14,99€ gira en torno a la publicidad, a las grandes cuentas, ese mundo hace muy poco de moda y que ahora, de moda el anticapitalismo, la antiglobalización, la no moda, se ha convertido en mal visto. Como en El amor dura tres años, Béigdéber insiste en la semi-autobiografía, y en la guerra desde dentro: es beligerante con los que (tan bien) le dieron de comer muchos años, y se entrega al nihilismo depresivo. La superficialidad, tan presente (en todos los sentidos) en El amor dura tres años, vuelve a la carga en 14,99€. Aquí los chistes son eslóganes publicitarios, los enemigos multinacionales y el modelo a seguir... ¿hay alguno? ¿No es verdad que, para Béigdéber, todos somos criminales o mongólicos, víctimas o explotadores?

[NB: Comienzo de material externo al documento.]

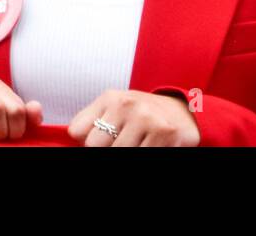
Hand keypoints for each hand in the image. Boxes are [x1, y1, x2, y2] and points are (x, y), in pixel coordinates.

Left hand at [68, 90, 200, 146]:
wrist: (183, 112)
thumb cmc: (141, 114)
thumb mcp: (113, 108)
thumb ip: (90, 121)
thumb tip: (72, 139)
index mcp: (110, 98)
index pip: (78, 131)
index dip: (87, 142)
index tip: (101, 140)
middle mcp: (128, 105)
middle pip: (95, 146)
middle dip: (107, 150)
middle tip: (122, 143)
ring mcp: (147, 119)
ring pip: (119, 154)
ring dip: (127, 154)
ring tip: (137, 143)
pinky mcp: (165, 134)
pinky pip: (142, 158)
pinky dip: (144, 156)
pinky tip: (150, 146)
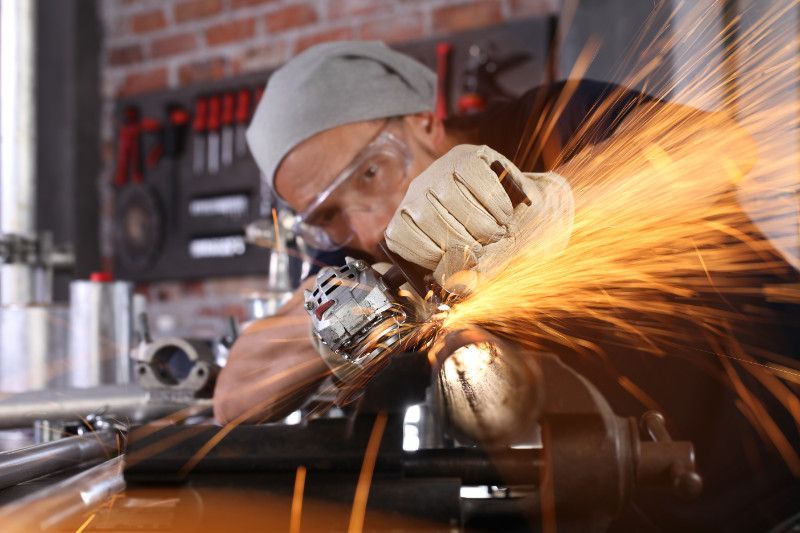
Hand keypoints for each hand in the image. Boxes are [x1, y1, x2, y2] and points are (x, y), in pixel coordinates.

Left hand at [385, 144, 573, 285]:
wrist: (527, 215)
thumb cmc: (494, 243)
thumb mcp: (474, 267)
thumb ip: (460, 277)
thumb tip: (453, 285)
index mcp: (408, 222)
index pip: (400, 237)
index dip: (431, 255)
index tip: (459, 260)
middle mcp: (417, 192)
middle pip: (428, 217)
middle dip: (463, 241)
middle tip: (486, 247)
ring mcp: (440, 170)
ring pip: (450, 196)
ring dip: (481, 223)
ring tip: (498, 232)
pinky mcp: (466, 156)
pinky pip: (473, 177)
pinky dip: (493, 201)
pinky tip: (504, 213)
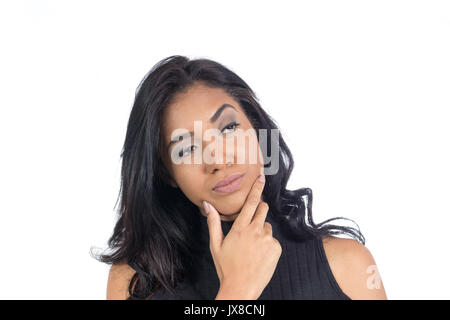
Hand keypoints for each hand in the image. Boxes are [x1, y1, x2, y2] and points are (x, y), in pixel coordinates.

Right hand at [204, 174, 281, 299]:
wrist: (241, 288)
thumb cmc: (226, 267)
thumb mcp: (216, 244)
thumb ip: (213, 222)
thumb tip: (207, 205)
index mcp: (240, 228)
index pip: (250, 202)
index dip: (257, 188)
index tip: (261, 177)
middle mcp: (255, 231)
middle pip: (263, 209)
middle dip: (260, 208)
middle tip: (253, 221)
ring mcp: (267, 240)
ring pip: (267, 226)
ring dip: (261, 232)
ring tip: (252, 248)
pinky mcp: (276, 248)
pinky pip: (273, 240)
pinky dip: (267, 244)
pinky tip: (259, 255)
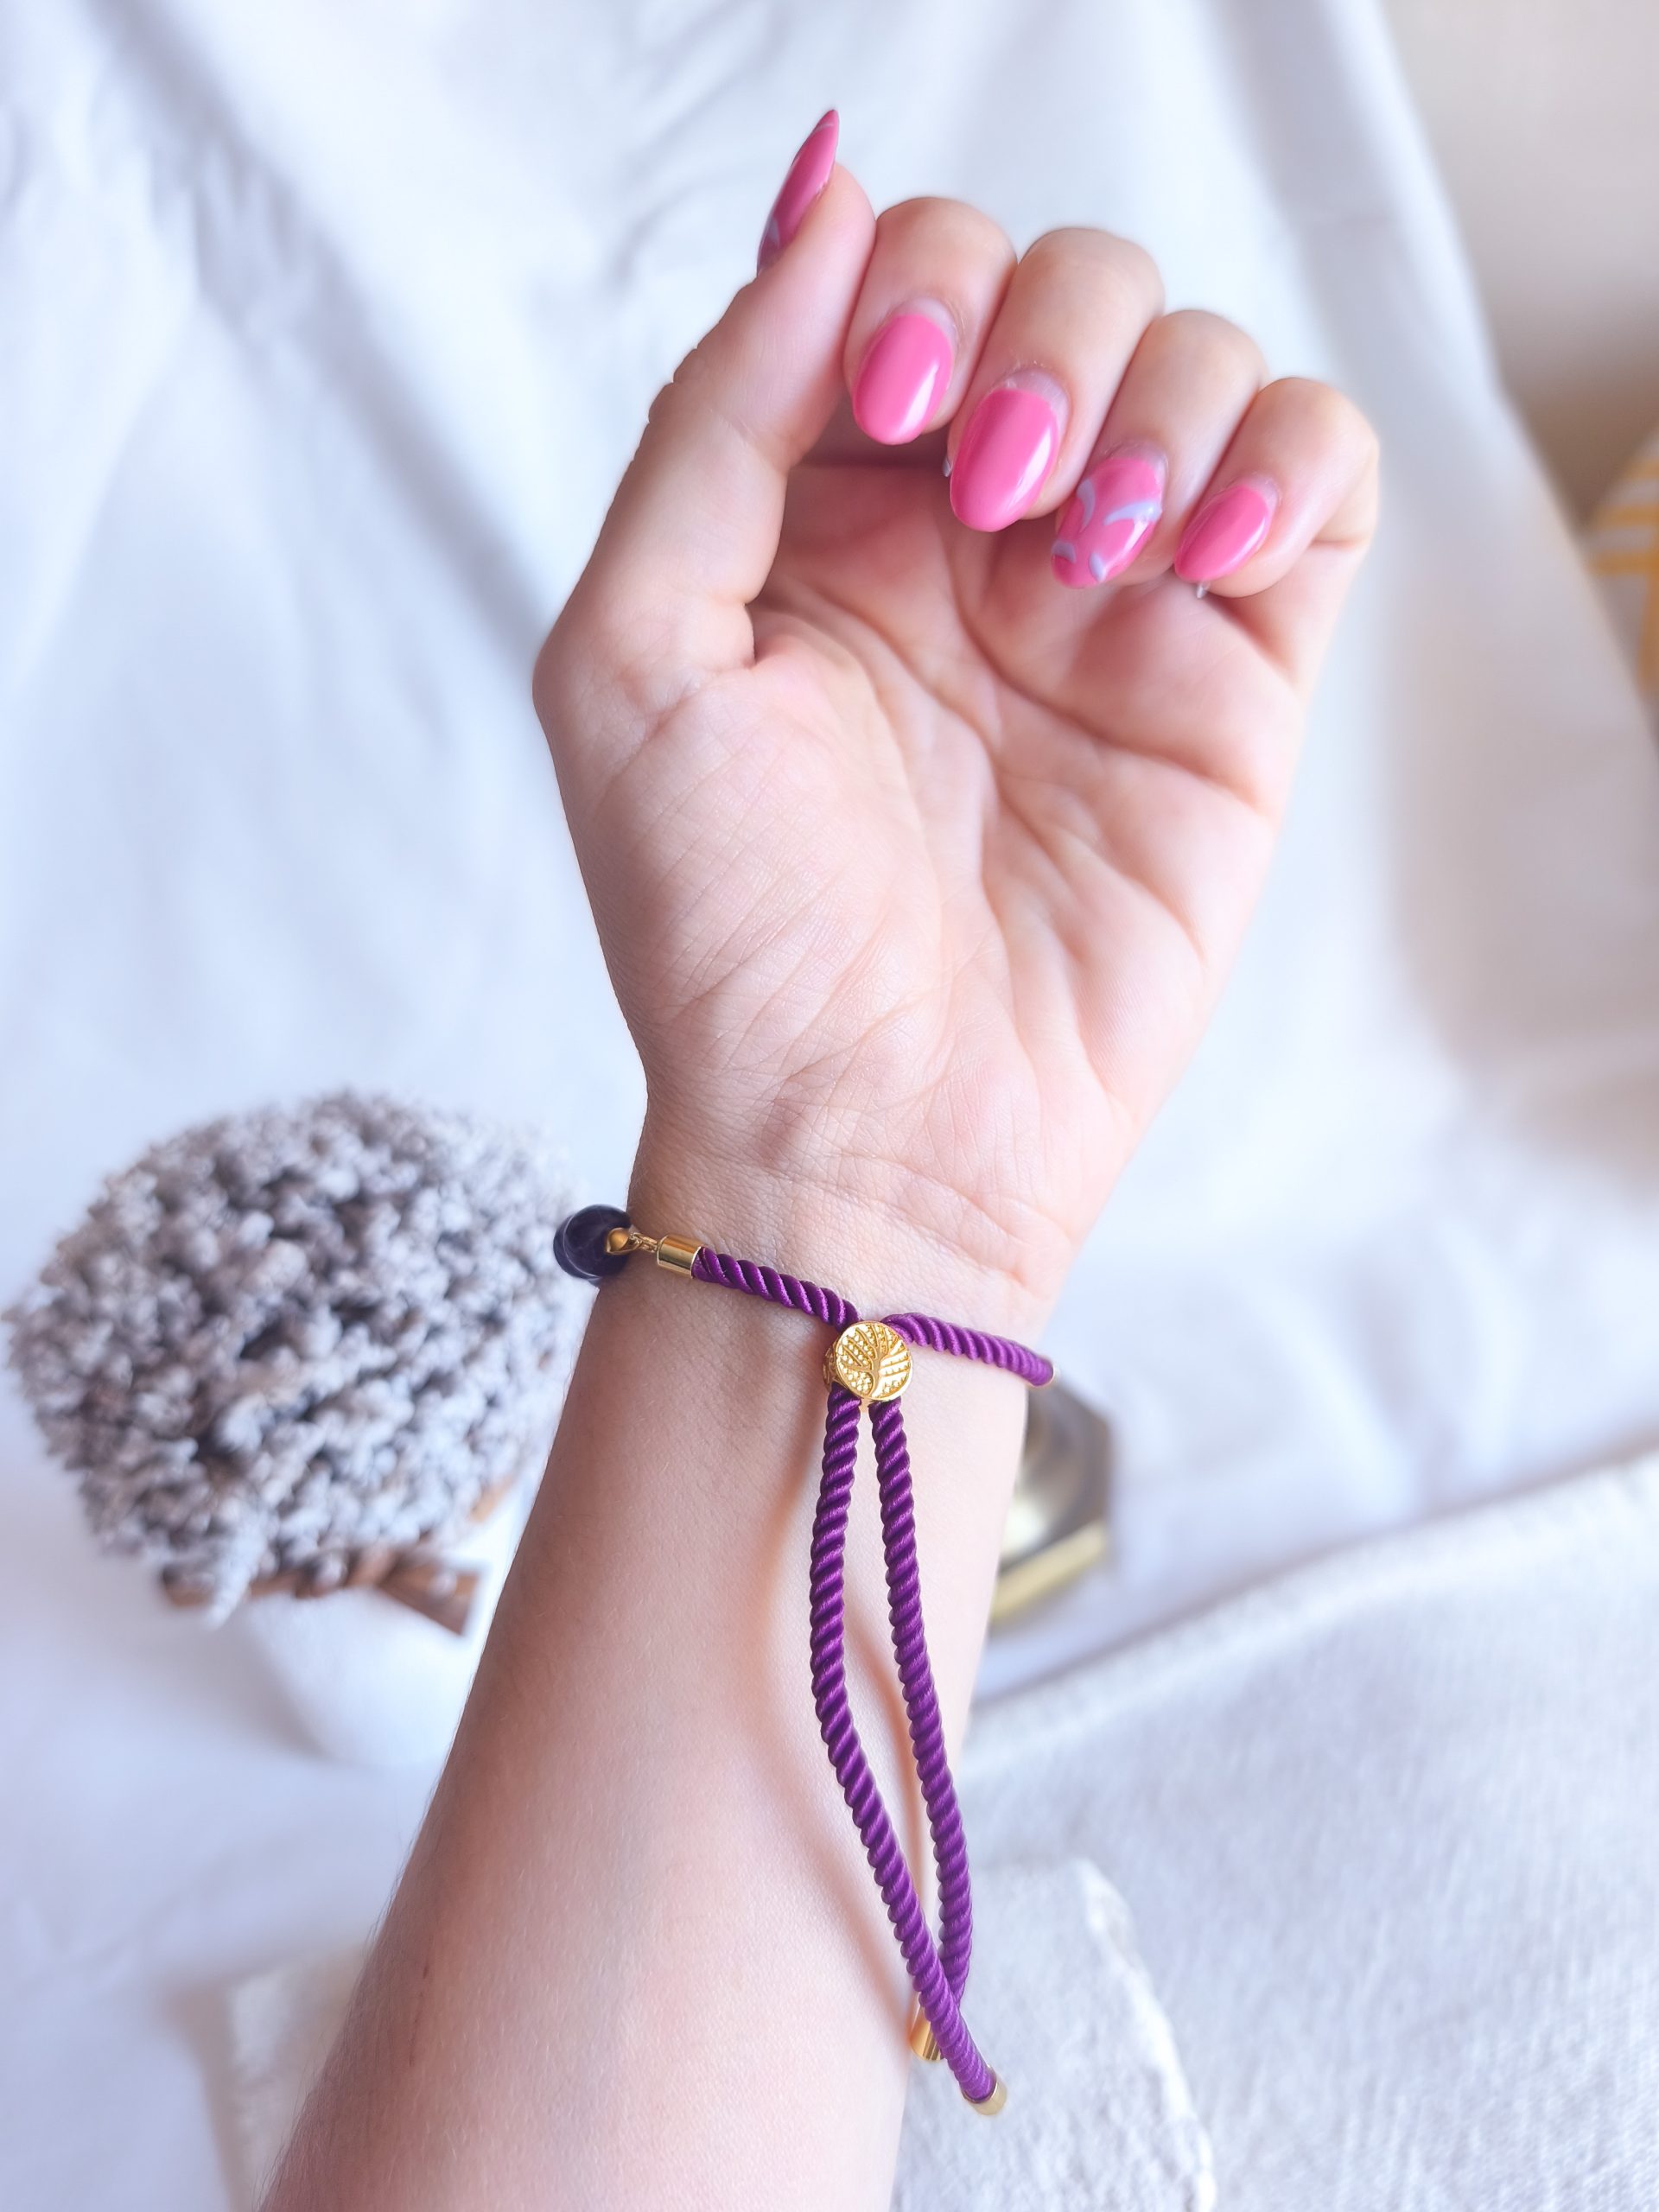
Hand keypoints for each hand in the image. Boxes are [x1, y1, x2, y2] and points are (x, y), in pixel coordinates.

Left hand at [534, 117, 1376, 1324]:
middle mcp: (973, 540)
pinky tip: (1208, 553)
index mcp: (822, 518)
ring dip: (1159, 403)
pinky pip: (1315, 475)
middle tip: (1002, 491)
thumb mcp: (634, 659)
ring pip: (1198, 356)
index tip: (899, 416)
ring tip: (1096, 555)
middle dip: (1043, 337)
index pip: (903, 285)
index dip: (916, 292)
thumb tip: (821, 206)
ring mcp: (1111, 604)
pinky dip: (1288, 459)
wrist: (867, 1135)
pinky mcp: (1233, 679)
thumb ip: (711, 422)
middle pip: (1064, 285)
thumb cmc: (727, 934)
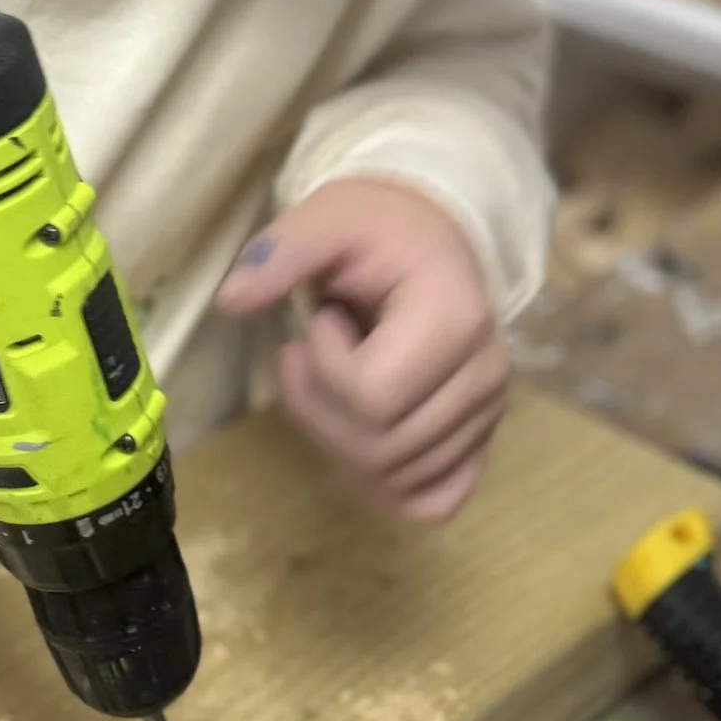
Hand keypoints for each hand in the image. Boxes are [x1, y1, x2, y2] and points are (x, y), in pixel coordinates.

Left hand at [216, 178, 508, 521]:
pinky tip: (357, 437)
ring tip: (336, 381)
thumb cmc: (376, 228)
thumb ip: (282, 253)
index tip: (323, 321)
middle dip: (318, 408)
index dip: (324, 369)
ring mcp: (488, 416)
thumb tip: (232, 301)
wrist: (429, 239)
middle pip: (380, 449)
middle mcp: (485, 377)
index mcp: (456, 319)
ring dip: (339, 441)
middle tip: (309, 355)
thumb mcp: (326, 219)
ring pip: (396, 481)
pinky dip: (387, 488)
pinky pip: (435, 502)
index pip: (373, 397)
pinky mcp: (480, 441)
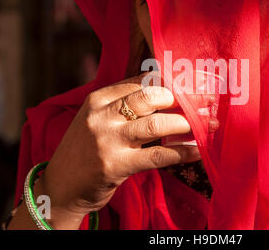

Las críticas de Beigdeber no son nuevas: cada día escuchamos atacar y atacamos los males del capitalismo brutal, la dictadura de las marcas, el blablabla, blabla, blabla. Su forma de criticarlas tampoco: escribe como Breston Ellis (al que también roba temas). Entonces... ¿qué nos queda? ¿Aportan algo sus libros? Dos o tres meses después de leerlos, puede decirse que poco, casi nada. Son pasatiempos disfrazados de explosivos, rebeldía y contricción que, viniendo de quien vienen, suenan más a cambio de chaqueta y ventajismo. Es habil, es inteligente, es ameno, pero sus cargas de profundidad son superficiales, sus batallas caprichosas y su descubrimiento, obviedad. Pero cuando el precio de tus libros baje más, cuando ya me los regalen, volveremos a encontrarnos de nuevo, Frédéric, a ver si esa vez sí tienes algo nuevo que contar.